Vast support for grassroots economics group

A professional association for economists working outside mainstream economic thought attracted more than 3,500 members within a week of being launched.

Membership of the World Economics Association (WEA) has now exceeded 6,000, making it one of the largest such groups in the field.

Embarrassment felt within the profession during the global financial collapse is one of the primary reasons behind the launch of the group. While some economists have said that the financial crisis of 2008 could not have been foreseen, WEA believes that this is not the case.

Ann Pettifor, a founding member of the association, anticipated the financial collapse in 2006 in her book, The Coming First World Debt Crisis. Other economists had seen the signs and warned of the impending turmoil but had difficulty publishing their findings in leading journals, the association has stated.

In order to give voice to such economists, WEA will run online conferences and produce two publications: the World Economic Journal, and Economic Thought, which will focus on the history, methodology and philosophy of economics. The Real World Economics Review, an existing online journal, will continue under the umbrella of WEA and deal with current policy issues.

Edward Fullbrook, WEA’s lead organiser and editor of Real World Economics Review, said: “The financial crisis has exposed how limited the understanding of mainstream economists is, in terms of what is going on in the real economy.”

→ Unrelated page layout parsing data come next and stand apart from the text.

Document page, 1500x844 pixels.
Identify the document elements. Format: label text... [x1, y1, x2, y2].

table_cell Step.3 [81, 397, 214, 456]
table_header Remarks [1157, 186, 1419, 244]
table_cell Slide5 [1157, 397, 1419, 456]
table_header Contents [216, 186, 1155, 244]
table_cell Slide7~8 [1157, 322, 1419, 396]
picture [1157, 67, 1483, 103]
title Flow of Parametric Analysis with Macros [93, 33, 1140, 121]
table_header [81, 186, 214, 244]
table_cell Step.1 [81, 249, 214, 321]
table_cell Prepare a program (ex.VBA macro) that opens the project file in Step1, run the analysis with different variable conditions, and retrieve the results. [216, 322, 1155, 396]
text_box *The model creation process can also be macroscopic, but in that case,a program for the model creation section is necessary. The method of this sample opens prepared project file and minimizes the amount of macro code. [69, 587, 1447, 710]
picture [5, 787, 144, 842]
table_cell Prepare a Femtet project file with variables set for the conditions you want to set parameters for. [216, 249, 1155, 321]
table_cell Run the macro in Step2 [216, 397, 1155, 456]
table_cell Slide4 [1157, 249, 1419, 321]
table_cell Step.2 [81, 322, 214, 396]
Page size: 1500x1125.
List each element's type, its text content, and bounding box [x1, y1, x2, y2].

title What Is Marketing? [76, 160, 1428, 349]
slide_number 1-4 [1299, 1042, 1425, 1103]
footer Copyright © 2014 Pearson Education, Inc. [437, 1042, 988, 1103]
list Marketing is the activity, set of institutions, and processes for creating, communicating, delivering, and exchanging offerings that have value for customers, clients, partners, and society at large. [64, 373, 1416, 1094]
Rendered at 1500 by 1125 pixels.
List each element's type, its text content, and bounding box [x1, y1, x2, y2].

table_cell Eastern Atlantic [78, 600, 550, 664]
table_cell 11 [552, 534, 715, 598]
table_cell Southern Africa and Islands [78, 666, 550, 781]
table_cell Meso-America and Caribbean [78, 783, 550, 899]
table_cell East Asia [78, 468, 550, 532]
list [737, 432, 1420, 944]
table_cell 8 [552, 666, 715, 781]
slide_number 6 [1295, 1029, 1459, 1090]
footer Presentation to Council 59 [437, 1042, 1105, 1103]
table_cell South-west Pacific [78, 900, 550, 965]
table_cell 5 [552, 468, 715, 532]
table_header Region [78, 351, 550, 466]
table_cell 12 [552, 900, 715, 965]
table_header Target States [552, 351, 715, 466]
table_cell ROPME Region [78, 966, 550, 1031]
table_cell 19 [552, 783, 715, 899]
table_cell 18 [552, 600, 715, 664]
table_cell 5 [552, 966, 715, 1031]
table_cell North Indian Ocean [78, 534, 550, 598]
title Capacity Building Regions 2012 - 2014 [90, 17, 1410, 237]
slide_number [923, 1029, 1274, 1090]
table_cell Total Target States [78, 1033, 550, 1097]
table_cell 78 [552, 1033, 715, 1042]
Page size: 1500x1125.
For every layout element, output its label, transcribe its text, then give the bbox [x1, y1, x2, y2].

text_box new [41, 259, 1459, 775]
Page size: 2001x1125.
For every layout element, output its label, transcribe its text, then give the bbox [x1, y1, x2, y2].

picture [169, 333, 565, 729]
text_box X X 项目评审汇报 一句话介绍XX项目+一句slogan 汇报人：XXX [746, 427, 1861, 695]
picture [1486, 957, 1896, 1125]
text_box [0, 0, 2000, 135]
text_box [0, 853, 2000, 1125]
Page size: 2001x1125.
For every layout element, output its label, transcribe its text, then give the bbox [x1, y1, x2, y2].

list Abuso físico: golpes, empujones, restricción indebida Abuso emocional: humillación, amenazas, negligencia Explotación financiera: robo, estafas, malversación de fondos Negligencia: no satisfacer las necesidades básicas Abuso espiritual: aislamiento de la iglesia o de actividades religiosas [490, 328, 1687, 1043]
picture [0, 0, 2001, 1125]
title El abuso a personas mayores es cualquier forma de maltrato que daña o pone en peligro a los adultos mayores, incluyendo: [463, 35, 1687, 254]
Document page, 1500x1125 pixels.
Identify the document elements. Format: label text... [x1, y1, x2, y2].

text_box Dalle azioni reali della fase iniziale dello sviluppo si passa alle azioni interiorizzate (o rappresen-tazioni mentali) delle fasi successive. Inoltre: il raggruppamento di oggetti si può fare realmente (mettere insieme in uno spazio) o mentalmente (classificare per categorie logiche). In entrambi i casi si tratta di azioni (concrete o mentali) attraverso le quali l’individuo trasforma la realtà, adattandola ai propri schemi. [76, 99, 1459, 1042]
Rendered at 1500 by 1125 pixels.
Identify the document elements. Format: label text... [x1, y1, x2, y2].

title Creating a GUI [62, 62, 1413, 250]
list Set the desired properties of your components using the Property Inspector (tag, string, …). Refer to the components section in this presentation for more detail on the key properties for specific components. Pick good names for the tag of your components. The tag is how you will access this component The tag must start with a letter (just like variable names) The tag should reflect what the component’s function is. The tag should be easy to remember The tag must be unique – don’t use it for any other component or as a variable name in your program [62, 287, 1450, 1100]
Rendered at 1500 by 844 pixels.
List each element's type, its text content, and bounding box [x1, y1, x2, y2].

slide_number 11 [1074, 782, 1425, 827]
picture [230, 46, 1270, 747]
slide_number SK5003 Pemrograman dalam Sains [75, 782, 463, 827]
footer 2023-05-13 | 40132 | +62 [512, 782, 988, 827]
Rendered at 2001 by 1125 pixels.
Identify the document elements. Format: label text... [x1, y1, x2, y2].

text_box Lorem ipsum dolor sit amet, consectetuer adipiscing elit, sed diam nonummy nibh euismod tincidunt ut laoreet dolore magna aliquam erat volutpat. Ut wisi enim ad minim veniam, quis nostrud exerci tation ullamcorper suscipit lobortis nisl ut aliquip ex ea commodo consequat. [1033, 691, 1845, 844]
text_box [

The American Economic Association (AEA) is currently the main global economic association. “Although half its members are from outside the US, the AEA has a very strong national focus and does not serve the economic community in other regions and continents very well,” said Fullbrook, adding: “The same is true for the established journals.” With enlightened economists such Herman Daly, author of Ecological Economics, also among its founding members, the WEA hopes to increase the relevance, breadth and depth of economic thought, so that in the future the economics profession will be better equipped to serve humankind.

The association, which is registered as a community interest company in the UK, promises to be an international and inclusive body. “A great many economists all over the world have been waiting for a more inclusive association, which will give voice to an enthusiastic professional membership and cannot be ignored,” said Fullbrook.

Membership is free and also open to non-economists.

“The public should be interested simply because of the enormous impact economics has via policy,” said Fullbrook. Referring to the financial crisis he added: “Those policies were wrong, but didn’t have to be. There were ideas and analysis that could have helped, but which were ignored. That cost jobs and loss of wealth. We want to help make sure that doesn’t happen again.”